╭─ The records

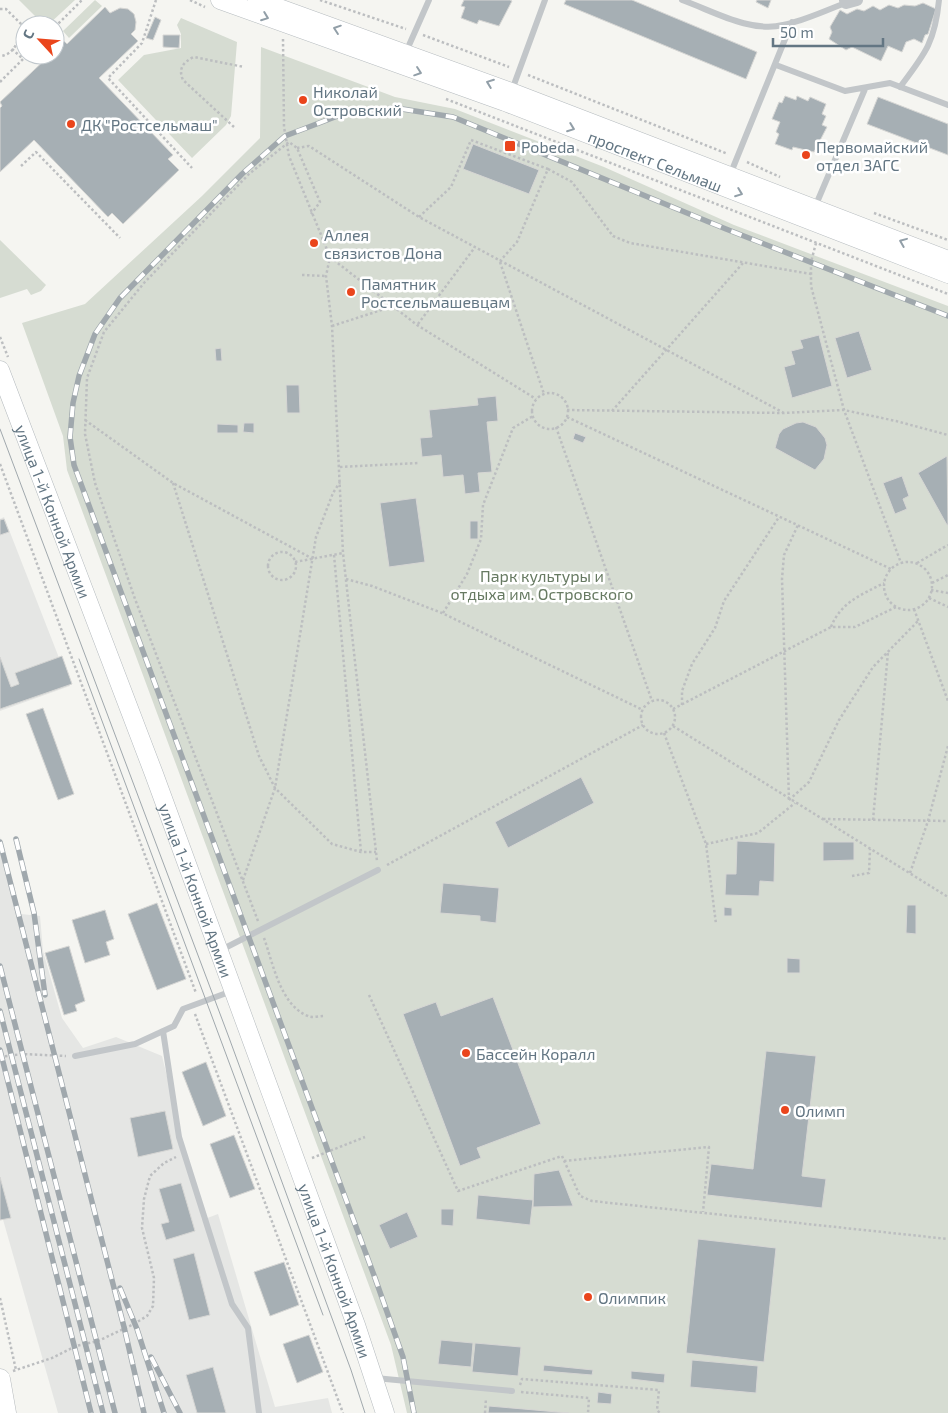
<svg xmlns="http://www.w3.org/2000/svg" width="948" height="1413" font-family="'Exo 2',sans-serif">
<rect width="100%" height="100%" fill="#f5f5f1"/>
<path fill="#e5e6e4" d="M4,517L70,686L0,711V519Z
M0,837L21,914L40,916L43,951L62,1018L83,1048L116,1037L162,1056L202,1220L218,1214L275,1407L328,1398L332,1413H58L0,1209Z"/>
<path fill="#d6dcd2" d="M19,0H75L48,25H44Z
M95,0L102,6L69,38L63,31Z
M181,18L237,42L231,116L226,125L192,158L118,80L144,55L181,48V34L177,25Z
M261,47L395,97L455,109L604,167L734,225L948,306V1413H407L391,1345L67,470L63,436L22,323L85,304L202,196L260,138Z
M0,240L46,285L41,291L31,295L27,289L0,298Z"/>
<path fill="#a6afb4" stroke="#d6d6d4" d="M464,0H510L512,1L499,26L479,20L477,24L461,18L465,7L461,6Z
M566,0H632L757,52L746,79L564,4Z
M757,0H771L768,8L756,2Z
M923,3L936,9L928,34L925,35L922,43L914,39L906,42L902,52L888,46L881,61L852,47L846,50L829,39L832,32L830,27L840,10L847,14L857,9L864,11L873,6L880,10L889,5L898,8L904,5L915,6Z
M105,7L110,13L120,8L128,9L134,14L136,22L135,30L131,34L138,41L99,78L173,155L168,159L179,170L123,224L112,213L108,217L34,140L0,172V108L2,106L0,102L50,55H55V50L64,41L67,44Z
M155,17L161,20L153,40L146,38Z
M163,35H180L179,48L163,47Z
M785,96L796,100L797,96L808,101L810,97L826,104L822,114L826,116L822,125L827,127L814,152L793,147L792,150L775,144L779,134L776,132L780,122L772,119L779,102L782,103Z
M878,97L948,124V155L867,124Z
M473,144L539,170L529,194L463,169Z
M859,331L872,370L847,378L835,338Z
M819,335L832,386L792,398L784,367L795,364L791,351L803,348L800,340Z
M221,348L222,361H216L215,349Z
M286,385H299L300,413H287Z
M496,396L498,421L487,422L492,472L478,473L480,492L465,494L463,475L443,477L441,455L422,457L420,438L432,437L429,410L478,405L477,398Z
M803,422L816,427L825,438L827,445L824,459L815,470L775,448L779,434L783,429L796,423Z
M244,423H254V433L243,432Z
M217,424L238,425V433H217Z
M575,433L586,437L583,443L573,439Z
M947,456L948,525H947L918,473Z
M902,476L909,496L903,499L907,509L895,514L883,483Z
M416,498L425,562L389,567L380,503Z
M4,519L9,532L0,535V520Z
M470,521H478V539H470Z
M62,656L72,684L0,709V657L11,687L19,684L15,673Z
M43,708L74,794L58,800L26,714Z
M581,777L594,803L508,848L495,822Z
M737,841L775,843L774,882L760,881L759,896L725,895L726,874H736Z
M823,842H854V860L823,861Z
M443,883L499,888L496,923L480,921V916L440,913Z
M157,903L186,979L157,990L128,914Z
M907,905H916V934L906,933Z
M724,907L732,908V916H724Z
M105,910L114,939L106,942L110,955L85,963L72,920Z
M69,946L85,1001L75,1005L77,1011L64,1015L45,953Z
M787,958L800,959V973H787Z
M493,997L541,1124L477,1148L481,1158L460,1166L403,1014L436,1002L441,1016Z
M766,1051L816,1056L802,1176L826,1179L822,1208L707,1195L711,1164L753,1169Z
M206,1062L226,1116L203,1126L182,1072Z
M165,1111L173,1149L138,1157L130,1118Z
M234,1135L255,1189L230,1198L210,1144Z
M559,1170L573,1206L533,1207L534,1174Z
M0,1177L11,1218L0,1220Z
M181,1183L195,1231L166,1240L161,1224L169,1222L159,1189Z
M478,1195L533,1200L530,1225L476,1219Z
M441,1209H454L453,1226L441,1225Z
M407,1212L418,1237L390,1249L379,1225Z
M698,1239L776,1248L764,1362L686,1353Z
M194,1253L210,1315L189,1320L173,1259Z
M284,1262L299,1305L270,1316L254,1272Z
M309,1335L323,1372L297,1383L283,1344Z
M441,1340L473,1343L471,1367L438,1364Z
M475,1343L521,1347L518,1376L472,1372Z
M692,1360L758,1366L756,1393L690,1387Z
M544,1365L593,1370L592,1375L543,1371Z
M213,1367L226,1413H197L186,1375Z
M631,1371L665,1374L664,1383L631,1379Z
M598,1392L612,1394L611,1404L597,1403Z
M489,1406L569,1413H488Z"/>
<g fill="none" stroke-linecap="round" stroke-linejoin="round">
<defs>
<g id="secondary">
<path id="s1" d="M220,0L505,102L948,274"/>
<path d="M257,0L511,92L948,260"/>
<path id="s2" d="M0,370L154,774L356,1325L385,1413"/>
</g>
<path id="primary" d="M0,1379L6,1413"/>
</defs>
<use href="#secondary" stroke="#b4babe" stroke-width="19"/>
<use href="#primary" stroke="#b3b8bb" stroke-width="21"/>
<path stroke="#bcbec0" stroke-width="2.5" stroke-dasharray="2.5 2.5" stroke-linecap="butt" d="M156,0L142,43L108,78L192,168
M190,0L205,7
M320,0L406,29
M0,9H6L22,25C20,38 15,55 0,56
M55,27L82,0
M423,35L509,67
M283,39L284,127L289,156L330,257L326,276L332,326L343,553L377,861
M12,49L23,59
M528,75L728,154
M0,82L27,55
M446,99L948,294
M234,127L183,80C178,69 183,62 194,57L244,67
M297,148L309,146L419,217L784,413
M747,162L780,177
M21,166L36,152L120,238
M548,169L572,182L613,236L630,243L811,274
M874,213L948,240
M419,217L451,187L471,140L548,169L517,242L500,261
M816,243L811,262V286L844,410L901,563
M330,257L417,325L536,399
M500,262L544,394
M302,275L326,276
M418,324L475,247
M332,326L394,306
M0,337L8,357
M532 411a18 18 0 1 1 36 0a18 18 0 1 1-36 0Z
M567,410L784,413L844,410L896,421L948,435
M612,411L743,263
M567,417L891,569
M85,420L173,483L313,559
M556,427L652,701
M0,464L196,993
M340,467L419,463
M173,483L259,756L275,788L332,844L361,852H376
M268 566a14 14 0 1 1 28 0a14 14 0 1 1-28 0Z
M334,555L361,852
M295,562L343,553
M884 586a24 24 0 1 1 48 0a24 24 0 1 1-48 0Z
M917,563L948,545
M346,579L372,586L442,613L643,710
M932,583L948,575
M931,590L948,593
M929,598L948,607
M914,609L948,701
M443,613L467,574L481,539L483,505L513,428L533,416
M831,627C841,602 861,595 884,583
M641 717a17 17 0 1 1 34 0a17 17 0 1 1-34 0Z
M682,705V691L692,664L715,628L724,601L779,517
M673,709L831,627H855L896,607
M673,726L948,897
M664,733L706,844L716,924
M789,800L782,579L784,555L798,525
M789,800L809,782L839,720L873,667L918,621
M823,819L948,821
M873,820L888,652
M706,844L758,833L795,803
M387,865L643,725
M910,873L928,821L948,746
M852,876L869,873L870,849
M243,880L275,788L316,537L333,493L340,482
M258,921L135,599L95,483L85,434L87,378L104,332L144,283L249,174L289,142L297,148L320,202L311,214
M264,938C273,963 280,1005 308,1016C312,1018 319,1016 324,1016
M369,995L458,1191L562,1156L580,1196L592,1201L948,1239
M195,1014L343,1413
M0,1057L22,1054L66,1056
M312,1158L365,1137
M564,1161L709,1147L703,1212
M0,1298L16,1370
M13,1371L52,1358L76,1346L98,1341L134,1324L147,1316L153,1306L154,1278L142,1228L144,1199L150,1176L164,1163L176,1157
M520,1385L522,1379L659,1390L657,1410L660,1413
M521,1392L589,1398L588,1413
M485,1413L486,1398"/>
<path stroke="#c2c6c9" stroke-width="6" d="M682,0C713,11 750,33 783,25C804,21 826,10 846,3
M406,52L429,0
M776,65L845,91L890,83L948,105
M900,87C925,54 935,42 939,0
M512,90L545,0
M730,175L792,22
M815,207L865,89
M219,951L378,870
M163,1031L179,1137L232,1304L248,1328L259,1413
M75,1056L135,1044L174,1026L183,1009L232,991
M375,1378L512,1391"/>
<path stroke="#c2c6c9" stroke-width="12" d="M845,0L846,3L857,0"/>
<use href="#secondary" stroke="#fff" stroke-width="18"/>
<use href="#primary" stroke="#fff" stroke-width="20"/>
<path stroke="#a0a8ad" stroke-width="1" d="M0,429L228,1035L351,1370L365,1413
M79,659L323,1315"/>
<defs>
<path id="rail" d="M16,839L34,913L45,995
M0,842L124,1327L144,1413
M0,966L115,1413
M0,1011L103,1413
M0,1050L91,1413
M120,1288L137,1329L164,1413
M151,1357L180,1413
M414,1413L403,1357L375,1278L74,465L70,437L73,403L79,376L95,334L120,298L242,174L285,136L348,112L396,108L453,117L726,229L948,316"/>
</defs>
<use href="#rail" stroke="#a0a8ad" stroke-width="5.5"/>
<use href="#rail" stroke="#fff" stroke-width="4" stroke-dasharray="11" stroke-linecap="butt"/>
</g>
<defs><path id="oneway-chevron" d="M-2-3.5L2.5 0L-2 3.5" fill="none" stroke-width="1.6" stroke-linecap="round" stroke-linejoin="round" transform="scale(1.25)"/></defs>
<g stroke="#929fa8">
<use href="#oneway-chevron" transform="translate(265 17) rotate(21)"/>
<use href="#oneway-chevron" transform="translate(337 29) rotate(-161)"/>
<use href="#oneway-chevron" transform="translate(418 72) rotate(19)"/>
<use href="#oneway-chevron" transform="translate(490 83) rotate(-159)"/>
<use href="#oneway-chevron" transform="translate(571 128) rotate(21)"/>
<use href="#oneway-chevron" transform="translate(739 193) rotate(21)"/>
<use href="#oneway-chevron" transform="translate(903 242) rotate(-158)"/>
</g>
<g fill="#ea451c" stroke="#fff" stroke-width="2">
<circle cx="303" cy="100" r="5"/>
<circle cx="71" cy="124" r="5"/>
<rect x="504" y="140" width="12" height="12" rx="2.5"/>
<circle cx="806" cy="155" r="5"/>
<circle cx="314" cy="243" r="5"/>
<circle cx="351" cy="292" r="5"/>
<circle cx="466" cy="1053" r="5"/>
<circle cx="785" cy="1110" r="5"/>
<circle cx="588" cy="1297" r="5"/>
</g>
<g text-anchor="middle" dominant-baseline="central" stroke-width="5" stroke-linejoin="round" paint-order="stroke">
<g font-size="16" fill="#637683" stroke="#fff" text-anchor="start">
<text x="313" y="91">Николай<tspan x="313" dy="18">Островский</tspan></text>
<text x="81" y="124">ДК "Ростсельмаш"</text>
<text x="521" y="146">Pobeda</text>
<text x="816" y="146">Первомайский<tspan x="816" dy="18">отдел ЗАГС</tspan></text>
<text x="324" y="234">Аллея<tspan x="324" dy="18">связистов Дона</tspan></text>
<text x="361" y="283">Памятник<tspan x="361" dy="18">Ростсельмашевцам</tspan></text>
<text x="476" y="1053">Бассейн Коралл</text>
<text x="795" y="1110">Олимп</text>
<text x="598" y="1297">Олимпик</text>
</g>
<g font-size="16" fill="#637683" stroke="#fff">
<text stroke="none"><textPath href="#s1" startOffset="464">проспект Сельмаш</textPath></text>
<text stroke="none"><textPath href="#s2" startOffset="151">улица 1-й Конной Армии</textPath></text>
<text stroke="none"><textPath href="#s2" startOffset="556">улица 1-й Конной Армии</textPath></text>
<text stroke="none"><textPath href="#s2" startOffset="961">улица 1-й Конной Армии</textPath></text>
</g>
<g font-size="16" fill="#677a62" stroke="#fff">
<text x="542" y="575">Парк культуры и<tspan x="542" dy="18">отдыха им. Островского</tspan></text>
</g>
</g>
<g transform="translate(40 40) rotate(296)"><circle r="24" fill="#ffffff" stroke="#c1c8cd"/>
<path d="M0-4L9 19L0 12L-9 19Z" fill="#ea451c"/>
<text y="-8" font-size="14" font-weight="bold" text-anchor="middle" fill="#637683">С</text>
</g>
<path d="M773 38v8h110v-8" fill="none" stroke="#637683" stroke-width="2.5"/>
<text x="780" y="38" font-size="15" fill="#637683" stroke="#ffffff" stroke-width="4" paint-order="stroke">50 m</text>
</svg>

╰─

### What the exercise asks
All lines above from the one holding "M190,0L205,7" to the one holding "M0,1298L16,1370", inclusive, are to be copied exactly; no other line is wanted.

### Task answer
M190,0L205,7
M320,0L406,29
M0,9H6L22,25C20,38 15,55 0,56
M55,27L82,0
M423,35L509,67
M283,39L284,127L289,156L330,257L326,276L332,326L343,553L377,861
M12,49L23,59
M528,75L728,154
M0,82L27,55
M446,99L948,294
M234,127L183,80C178,69 183,62 194,57L244,67
M297,148L309,146L419,217L784,413
M747,162L780,177
M21,166L36,152L120,238
M548,169L572,182L613,236L630,243L811,274
M874,213L948,240
M419,217L451,187L471,140L548,169L517,242L500,261
M816,243L811,262V286L844,410L901,563
M330,257L417,325L536,399
M500,262L544,394
M302,275L326,276
M418,324L475,247
M332,326L394,306
M0,337L8,357
M532 411a18 18 0 1 1 36 0a18 18 0 1 1-36 0Z
M567,410L784,413L844,410L896,421L948,435
M612,411L743,263
M567,417L891,569
M85,420L173,483L313,559
M556,427L652,701
M0,464L196,993
M340,467L419,463
M173,483L259,756L275,788L332,844L361,852H376
M268 566a14 14 0 1 1 28 0a14 14 0 1 1-28 0Z
M334,555L361,852
M295,562L343,553
M884 586a24 24 0 1 1 48 0a24 24 0 1 1-48 0Z
M917,563L948,545
M346,579L372,586L442,613L643,710
M932,583L948,575
M931,590L948,593
M929,598L948,607
M914,609L948,701
M443,613L467,574L481,539L483,505L513,428L533,416
M831,627C841,602 861,595 884,583
M641 717a17 17 0 1 1 34 0a17 17 0 1 1-34 0Z
M682,705V691L692,664L715,628L724,601L779,517
M673,709L831,627H855L896,607
M673,726L948,897
M664,733L706,844L716,924
M789,800L782,579L784,555L798,525
M789,800L809,782L839,720L873,667L918,621
M823,819L948,821
M873,820L888,652
M706,844L758,833L795,803
M387,865L643,725
M910,873L928,821L948,746
M852,876L869,873L870,849
M243,880L275,788L316,537L333,493L340,482
M258,921L135,599L95,483L85,434L87,378L104,332L144,283L249,174L289,142L297,148L320,202L311,214
M264,938C273,963 280,1005 308,1016C312,1018 319,1016 324,1016
M369,995L458,1191L562,1156L580,1196L592,1201L948,1239
M195,1014L343,1413
M0,1057L22,1054L66,1056
M312,1158L365,1137
M564,1161L709,1147L703,1212
M0,1298L16,1370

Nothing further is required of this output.